Janka Nabay’s New Album Pays Homage To His Native Sierra Leone

Janka Nabay

Janka Nabay had garnered a certain degree of hometown fame as a musician when he fled his home country of Sierra Leone in 2003. Heralded as a pioneer of bubu music—an energetic blend of electronic dance music—Nabay left Africa for America after the country had just ended an 11-year civil war that took the lives of more than 50,000 people.

Times went from tough to tougher when he arrived in the United States. Nabay found himself working in restaurant kitchens for several years to make ends meet. His luck started to turn in 2007, when public radio producer Willis Glasspiegel came across one of his old bubu tapes, and tracked him down in Philadelphia. A longtime student of black electronic dance music, he connected him with executives at Matador RecordsNabay released an EP in 2010, then an LP, En Yah Say, two years later. Both works received critical acclaim; NPR crowned him “The King of Bubu Music.” And now, four years later, he’s back with a new album, Build Music.

Build Music is an album that I cherish a lot, because for a long time I don’t make no album,” Nabay tells Bandcamp. “It’s like trying to build something different because our country doesn’t have a signature trend of music. In Sierra Leone, we played borrowed music—reggae, hip-hop, R&B—nothing is ours. I tried to build our trend. That’s why I pick the name, Build Music. In Build Music, I’m on a safari to America.”

The processional music’s origins are historically tied to Sierra Leone; it was historically played on bamboo cane trumpets. En Yah Say served as a strong intro for American listeners into the chant-like, Islamic-rooted bubu music.
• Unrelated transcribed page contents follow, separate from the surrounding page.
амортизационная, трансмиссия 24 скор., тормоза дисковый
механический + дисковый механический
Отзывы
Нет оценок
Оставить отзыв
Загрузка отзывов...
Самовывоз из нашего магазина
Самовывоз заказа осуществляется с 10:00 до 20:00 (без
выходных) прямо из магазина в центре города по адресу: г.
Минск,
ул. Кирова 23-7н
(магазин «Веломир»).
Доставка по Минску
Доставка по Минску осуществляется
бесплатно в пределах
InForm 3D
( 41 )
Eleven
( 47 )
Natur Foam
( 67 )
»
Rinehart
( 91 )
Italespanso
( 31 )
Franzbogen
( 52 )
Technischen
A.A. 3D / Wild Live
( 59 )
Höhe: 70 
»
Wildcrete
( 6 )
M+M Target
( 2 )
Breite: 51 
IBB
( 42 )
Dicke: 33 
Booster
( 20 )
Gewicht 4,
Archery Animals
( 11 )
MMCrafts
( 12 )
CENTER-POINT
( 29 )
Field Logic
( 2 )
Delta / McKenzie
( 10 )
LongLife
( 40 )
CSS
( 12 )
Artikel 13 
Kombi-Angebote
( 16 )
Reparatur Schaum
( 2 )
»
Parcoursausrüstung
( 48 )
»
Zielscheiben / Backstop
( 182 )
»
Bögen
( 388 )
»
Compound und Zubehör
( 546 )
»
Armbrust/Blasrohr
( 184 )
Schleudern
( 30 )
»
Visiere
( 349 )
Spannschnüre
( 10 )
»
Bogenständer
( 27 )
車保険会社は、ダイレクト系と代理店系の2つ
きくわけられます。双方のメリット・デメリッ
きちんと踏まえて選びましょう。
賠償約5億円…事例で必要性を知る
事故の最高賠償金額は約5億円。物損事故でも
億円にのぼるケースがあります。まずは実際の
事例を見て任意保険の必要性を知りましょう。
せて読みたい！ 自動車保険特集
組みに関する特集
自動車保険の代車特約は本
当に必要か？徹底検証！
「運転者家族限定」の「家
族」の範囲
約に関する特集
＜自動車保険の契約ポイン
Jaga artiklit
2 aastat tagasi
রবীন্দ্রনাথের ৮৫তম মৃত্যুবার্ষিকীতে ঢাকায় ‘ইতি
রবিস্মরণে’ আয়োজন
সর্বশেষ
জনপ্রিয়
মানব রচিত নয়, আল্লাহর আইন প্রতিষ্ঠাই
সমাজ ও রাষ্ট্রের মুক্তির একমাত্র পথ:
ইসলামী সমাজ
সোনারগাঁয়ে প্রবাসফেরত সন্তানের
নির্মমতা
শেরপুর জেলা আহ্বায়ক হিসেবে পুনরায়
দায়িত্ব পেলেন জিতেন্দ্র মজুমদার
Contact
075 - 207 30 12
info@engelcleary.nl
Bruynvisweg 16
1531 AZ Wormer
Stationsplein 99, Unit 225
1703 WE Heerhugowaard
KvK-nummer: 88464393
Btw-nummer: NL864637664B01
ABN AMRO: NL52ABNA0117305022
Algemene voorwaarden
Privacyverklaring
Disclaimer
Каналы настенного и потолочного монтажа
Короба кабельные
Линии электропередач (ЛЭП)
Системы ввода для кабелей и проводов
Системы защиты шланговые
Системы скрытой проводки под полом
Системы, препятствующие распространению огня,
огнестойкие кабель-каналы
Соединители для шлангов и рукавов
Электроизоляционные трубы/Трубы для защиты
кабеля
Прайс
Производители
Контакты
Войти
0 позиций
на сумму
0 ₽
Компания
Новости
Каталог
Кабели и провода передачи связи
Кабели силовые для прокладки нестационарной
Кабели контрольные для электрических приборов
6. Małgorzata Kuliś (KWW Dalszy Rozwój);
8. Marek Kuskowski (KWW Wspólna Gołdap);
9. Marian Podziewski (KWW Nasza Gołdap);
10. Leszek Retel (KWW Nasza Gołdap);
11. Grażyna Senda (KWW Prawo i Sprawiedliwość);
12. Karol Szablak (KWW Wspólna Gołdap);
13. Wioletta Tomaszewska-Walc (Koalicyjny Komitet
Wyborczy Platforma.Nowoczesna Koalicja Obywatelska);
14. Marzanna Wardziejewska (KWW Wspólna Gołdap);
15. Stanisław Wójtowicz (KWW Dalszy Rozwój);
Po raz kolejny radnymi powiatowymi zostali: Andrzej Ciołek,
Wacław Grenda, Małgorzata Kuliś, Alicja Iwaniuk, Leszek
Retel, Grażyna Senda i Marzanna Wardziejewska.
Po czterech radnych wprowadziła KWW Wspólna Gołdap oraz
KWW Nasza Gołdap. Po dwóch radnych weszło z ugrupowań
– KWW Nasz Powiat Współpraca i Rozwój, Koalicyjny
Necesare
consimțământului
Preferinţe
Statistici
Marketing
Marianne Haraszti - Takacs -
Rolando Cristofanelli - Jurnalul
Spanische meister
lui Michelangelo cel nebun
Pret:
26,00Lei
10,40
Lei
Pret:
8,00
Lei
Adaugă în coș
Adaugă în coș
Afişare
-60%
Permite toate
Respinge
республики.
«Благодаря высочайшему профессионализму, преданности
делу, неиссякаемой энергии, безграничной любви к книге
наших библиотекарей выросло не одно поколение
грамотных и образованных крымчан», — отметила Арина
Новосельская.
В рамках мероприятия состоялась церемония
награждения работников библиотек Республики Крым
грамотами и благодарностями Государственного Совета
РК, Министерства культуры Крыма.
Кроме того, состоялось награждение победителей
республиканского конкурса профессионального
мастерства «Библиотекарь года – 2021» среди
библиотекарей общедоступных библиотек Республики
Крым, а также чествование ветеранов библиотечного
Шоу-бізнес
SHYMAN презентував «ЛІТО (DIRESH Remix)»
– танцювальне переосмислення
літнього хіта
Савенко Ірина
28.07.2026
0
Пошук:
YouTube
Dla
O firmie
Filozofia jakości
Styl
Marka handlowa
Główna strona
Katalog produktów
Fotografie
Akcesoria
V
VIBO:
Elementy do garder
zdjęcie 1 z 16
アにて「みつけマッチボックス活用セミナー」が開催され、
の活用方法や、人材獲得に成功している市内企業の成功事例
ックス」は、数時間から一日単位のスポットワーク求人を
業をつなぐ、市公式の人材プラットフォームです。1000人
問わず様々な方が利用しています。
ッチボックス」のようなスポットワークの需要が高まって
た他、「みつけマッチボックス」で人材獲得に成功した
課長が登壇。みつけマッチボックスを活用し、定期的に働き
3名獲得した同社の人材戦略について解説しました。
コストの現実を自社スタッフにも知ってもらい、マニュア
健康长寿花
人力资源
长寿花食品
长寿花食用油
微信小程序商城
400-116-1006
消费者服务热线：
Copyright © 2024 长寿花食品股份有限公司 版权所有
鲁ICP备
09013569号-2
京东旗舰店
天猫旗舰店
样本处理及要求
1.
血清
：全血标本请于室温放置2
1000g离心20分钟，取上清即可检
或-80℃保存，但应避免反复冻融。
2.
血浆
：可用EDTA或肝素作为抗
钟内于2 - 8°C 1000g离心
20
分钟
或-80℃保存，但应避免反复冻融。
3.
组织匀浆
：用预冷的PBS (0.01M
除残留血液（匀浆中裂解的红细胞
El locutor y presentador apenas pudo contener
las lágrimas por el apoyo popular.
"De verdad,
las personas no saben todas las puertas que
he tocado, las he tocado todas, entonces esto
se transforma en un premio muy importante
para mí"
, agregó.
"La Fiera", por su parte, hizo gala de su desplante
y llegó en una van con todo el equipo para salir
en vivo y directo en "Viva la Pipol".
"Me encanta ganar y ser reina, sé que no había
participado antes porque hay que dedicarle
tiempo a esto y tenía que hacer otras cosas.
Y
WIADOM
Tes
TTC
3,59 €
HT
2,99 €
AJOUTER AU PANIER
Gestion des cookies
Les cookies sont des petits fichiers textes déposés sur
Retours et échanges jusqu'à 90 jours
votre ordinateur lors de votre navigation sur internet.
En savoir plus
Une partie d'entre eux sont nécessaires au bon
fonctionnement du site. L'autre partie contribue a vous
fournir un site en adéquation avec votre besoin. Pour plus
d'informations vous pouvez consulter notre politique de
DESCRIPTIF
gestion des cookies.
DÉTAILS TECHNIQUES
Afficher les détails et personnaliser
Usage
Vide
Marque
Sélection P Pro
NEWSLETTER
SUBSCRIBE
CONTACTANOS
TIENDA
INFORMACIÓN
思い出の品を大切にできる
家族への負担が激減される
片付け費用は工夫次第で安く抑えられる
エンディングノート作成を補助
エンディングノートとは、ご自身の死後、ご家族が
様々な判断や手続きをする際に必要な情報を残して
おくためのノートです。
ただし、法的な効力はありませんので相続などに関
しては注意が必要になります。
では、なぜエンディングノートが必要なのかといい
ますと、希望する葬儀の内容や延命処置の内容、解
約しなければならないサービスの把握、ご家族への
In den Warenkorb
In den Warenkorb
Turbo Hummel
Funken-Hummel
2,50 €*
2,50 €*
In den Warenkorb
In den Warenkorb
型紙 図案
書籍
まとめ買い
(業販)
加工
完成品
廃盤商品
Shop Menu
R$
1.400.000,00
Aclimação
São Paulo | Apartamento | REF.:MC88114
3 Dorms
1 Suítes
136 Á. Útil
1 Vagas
It was also a deep expression of Nabay’s long-suppressed talents.

Build Music—recorded in America and Sierra Leone—goes even deeper into his talents, delving into Nabay’s struggles to find footing in the U.S. He splits his time between Washington, D.C. and New York, where the members of his band are based. “I like D.C. because it’s not too noisy,” Nabay says of his adopted hometown. “I’ve got a lot of my people around D.C. are from Sierra Leone.”

The 12-track album takes listeners through Nabay’s roots (he first recorded “Sabanoh” and “Angbolieh” in the ‘90s) to his present-day life and emotions of still struggling to adjust to the ways of the Western world. “I want bubu music to be a trend of our country, so I talk about that,” he says. “I talk about love, about jealousy.”

“Most times [when] something goes wrong, I’ll think of a song,” Nabay continues. “Most of my songs are based on things that I see.”

Though he’s been commercially successful, monetary success still evades him. “On the music side it’s OK, because I got the record company and I have a band, but I don’t have peace, for me to live by my music,” Nabay says. “I’m not living on the music like I used to back home before the war. Now the music, even back home, is spoiled. After the war, there is no central place where they sell our music. Everybody just dubs the music. I don’t know where I’m going with this music right now.”

Nabay’s struggles are common among musicians in genres outside the realm of popular music. “The question is, ‘Who buys the album? Where do they sell the album?,’” Nabay asks. “People don’t buy albums. The internet is there. You post a song right now, people record it in a second. The only way for artists to have money right now, I think, is shows, and people are not paying for shows in America.”

Janka-Nabay-King-Cole-Evelev

Still, the idea of going back to his old life, working in a restaurant—or anywhere, for that matter—is not enticing. “I used to see musicians in Africa where I grew up, they just play music to survive,” Nabay says. “I want to be a musician. I want to survive. I don’t want to go play music overnight, and then in the morning, I go to a restaurant to go wash up plates.” Nabay has two teenage children back home in Sierra Leone. He’d hoped to bring them with him to the States by now. “I want them to go off to college, and I’m having problems providing for them because I choose music,” Nabay says. “The music is good, people love it, and it’s growing wild, like fire. Even if I go back home, I don’t know how to survive on this music.”

Nabay is slated to play a show at Brooklyn Bowl in late March, followed by a tour in Europe. Though he’s maintaining the best he can, Nabay takes pride in the exclusivity of his art. “That is one of the luckiest parts, because I play authentic music,” he says. “It’s different. I hope that people will concentrate on my music. I want to hear somebody in London play bubu music, somebody in Germany play bubu music. Somebody in South Africa, Nigeria, something like that. That’s my hope.”

That authenticity is something he loves and misses about being an artist in his home country: “I miss Sierra Leone because I don’t have competition in the West. I like some competition over my music. And I miss the culture. That [competition] make me more great with my music.”

Nabay will never stop playing. He just wants the world to keep listening. “This is my life, this is what I stand for. It’s for me and my entire country.”